Work task:
Return the lines below in which the string "Right" occurs.

Source data:
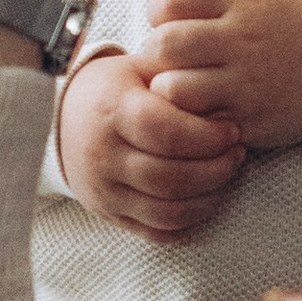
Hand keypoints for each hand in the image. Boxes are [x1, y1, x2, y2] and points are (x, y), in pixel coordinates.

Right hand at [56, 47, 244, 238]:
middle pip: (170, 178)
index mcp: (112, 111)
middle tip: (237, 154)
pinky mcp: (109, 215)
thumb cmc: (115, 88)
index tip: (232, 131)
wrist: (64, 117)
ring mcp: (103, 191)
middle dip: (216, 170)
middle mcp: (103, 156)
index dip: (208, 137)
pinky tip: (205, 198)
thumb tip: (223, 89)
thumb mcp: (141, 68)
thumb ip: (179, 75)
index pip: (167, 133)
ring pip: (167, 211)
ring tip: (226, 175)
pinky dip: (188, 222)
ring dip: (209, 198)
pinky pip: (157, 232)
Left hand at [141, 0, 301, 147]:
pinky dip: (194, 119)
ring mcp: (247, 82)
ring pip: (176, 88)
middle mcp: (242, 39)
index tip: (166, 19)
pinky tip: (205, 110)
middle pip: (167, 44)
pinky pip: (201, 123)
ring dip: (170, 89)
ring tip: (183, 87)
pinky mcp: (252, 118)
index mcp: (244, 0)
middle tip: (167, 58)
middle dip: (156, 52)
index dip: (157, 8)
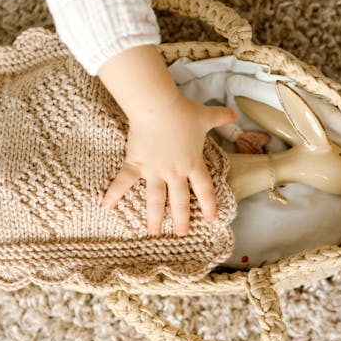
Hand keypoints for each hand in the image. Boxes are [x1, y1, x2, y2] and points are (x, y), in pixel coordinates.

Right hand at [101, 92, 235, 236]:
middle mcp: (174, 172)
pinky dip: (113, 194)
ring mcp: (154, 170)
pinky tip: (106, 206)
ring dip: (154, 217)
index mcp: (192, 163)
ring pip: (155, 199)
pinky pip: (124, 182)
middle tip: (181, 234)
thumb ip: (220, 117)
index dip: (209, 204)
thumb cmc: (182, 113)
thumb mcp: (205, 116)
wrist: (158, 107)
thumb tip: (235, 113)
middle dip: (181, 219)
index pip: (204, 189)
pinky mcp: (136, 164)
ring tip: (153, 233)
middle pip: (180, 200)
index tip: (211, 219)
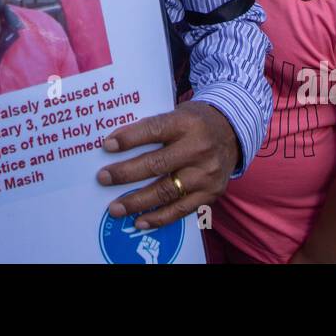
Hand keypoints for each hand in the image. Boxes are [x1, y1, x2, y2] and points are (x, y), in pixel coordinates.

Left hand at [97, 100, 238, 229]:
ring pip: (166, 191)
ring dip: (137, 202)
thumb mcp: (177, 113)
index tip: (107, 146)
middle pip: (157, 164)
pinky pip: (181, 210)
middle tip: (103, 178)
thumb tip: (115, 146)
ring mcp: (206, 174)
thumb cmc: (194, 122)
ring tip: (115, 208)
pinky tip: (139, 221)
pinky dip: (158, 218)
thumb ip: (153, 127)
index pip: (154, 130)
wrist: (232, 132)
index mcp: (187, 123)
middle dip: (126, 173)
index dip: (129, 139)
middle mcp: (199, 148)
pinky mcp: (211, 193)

* * *

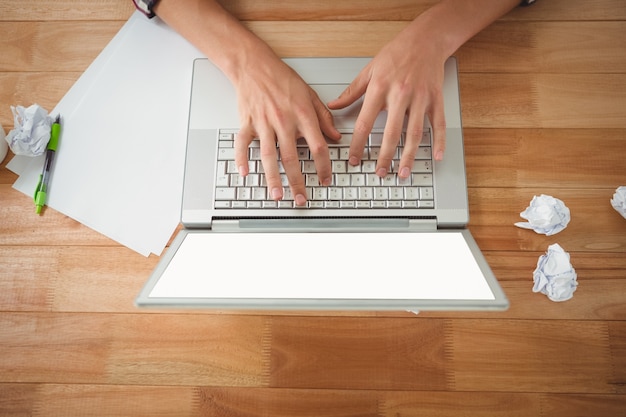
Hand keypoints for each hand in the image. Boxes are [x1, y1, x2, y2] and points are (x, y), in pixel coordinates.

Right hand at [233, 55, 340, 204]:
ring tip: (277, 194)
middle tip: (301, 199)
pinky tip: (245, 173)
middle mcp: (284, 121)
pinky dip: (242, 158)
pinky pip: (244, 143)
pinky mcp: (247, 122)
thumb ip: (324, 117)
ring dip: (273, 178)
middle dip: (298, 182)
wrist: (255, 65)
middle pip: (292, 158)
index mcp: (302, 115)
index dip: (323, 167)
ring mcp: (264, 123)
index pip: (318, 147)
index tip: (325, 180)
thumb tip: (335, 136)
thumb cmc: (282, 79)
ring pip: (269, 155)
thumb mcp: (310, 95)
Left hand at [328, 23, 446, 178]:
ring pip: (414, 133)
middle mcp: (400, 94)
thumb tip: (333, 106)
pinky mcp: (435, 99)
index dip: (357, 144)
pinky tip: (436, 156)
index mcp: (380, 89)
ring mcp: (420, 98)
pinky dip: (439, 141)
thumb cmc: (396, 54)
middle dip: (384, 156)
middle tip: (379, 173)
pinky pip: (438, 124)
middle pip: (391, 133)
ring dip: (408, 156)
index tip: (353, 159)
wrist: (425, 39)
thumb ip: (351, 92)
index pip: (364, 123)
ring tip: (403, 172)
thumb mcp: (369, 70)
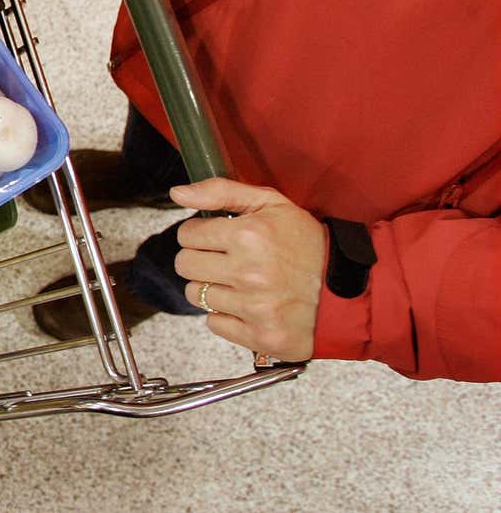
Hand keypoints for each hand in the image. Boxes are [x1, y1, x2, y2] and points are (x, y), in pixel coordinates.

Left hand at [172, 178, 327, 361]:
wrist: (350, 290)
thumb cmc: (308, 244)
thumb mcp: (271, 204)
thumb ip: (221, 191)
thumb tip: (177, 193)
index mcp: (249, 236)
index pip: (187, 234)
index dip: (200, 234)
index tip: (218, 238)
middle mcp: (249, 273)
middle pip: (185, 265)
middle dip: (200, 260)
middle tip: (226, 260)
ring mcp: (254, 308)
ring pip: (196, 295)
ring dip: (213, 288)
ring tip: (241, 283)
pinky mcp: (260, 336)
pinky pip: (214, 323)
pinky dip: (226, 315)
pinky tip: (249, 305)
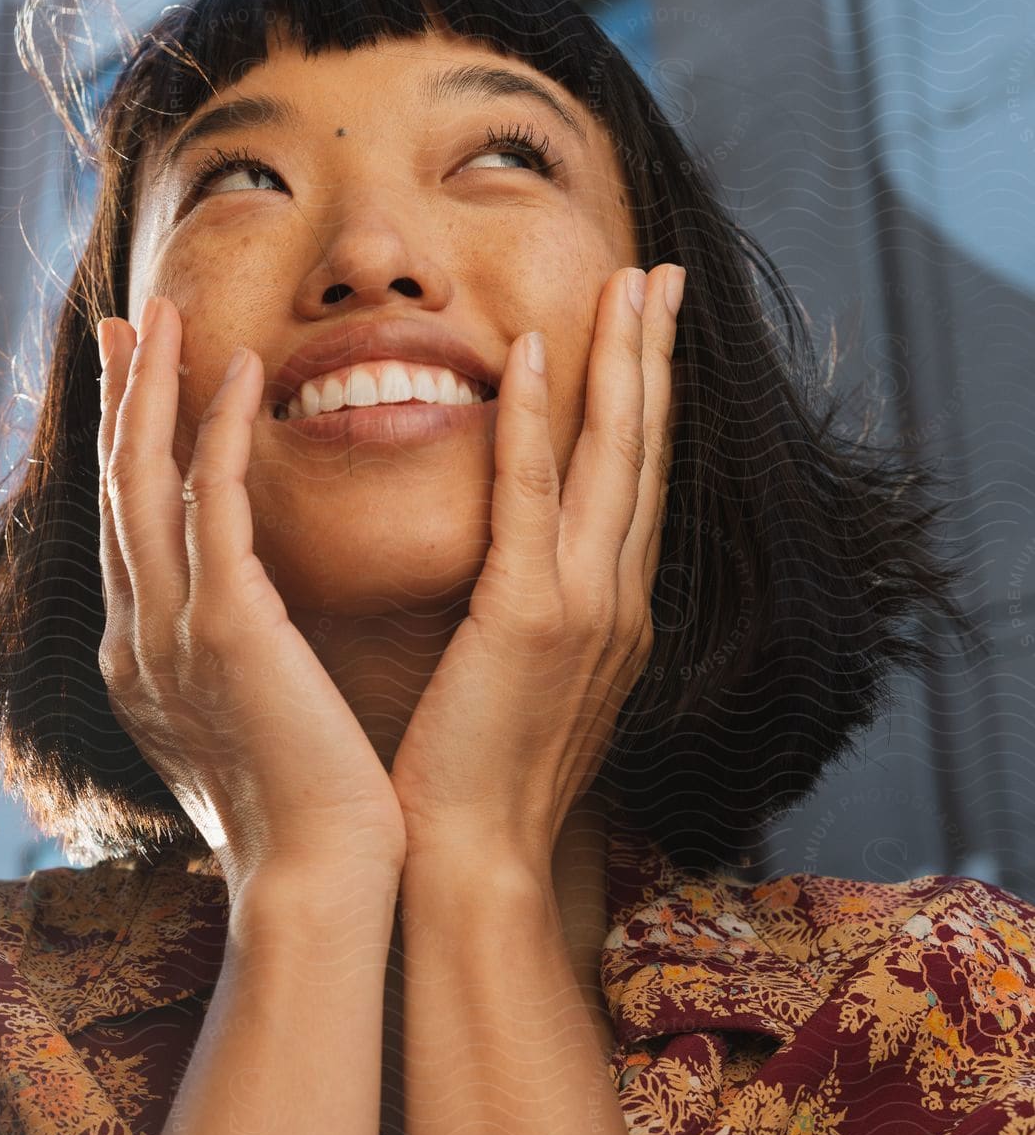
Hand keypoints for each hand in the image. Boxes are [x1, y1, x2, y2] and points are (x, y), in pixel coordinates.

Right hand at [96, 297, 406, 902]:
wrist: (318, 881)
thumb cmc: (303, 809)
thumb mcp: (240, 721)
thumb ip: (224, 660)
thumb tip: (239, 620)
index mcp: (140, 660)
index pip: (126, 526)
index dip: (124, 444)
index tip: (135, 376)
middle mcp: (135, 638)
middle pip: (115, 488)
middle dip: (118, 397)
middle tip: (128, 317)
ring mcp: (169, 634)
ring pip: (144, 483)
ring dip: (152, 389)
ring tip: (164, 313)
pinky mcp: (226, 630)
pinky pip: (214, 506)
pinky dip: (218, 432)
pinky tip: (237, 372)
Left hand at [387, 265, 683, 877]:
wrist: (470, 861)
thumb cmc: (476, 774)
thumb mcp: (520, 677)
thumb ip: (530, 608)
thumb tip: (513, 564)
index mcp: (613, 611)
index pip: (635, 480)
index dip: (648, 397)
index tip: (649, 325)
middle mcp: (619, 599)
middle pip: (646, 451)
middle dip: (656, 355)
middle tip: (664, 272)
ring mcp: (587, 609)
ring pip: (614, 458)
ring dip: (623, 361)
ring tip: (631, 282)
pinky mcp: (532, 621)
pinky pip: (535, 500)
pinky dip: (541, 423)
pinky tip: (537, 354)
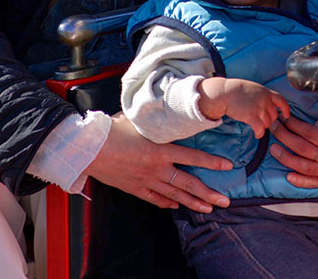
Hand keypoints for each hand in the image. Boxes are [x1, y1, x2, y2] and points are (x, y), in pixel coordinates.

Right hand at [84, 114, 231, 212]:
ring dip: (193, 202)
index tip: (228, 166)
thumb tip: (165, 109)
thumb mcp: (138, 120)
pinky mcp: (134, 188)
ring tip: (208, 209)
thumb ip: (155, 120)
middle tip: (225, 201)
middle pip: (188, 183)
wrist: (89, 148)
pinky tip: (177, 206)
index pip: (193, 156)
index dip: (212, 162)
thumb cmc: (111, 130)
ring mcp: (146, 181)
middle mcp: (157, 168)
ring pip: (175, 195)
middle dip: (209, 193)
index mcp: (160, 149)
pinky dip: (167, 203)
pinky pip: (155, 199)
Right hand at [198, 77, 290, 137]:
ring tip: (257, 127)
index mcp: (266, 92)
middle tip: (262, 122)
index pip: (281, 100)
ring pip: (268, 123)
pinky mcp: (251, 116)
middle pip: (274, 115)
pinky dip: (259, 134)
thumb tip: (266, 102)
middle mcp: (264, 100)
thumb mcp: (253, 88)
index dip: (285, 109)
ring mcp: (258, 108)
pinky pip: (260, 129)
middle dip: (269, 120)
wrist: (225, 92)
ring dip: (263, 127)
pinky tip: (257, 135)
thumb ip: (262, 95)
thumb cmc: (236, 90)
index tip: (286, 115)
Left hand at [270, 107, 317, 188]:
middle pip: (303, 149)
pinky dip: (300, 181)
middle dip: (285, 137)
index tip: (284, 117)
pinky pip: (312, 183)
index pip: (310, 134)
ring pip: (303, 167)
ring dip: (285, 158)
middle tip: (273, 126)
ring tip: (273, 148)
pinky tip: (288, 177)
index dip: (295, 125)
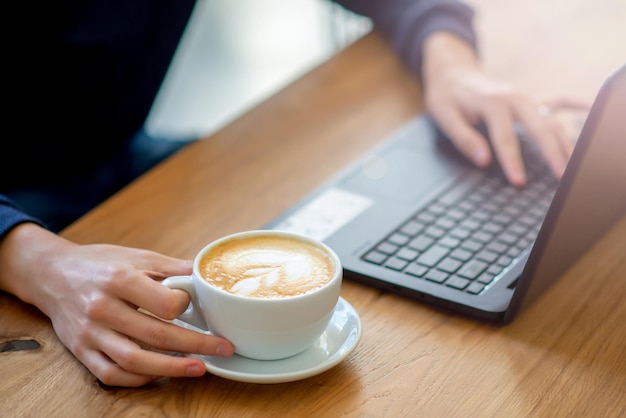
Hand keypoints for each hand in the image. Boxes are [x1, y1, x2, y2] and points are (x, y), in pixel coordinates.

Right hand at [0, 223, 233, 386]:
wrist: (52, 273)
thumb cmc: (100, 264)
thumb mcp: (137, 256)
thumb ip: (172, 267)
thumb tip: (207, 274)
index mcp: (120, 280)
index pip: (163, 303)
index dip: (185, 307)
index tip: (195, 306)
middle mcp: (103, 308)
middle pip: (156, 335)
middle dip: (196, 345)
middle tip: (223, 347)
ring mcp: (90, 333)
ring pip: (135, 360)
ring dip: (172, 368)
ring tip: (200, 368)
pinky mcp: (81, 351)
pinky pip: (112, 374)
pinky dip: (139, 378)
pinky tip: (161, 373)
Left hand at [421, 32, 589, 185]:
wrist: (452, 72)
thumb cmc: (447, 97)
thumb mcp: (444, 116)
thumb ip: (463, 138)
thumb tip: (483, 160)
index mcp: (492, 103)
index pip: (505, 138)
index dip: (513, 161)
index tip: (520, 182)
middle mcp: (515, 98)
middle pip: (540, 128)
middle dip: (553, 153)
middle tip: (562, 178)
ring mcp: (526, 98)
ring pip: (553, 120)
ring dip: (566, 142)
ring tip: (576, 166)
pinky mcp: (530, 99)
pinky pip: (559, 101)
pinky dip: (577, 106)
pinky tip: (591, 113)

==

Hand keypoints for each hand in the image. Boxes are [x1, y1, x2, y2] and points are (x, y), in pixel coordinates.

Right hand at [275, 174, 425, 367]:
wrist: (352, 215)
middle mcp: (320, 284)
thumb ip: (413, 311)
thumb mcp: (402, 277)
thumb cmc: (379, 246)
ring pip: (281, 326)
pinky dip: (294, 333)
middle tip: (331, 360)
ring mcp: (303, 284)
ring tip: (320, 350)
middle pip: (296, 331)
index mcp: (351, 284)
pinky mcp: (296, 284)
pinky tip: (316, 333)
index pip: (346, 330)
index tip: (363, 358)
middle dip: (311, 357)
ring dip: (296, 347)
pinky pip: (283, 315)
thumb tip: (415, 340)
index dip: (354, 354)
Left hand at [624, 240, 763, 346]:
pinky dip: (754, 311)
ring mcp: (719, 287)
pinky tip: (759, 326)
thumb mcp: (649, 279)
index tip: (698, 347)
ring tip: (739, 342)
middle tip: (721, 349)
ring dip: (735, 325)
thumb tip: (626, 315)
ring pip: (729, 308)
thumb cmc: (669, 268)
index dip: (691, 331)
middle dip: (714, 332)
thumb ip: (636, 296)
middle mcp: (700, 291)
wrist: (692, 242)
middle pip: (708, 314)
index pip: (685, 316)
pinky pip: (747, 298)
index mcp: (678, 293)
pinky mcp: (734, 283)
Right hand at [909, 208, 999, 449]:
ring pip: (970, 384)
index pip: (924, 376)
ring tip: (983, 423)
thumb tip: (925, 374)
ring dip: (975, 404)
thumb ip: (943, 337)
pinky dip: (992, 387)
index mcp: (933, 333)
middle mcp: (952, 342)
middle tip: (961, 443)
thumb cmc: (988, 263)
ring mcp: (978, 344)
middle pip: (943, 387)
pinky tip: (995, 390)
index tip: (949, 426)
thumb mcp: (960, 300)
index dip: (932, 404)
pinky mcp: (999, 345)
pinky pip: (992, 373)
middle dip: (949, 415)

Response box:
Right hand at [56, 47, 244, 238]:
Right hand at [101, 92, 235, 236]:
Right hand at [233, 55, 340, 204]:
Right hand at [96, 297, 406, 902]:
Right hand at [84, 114, 231, 212]:
Right hand at [198, 77, 290, 137]:
Right hand at [0, 223, 233, 386]:
Right hand at [275, 174, 425, 367]:
Right hand at [909, 208, 999, 449]:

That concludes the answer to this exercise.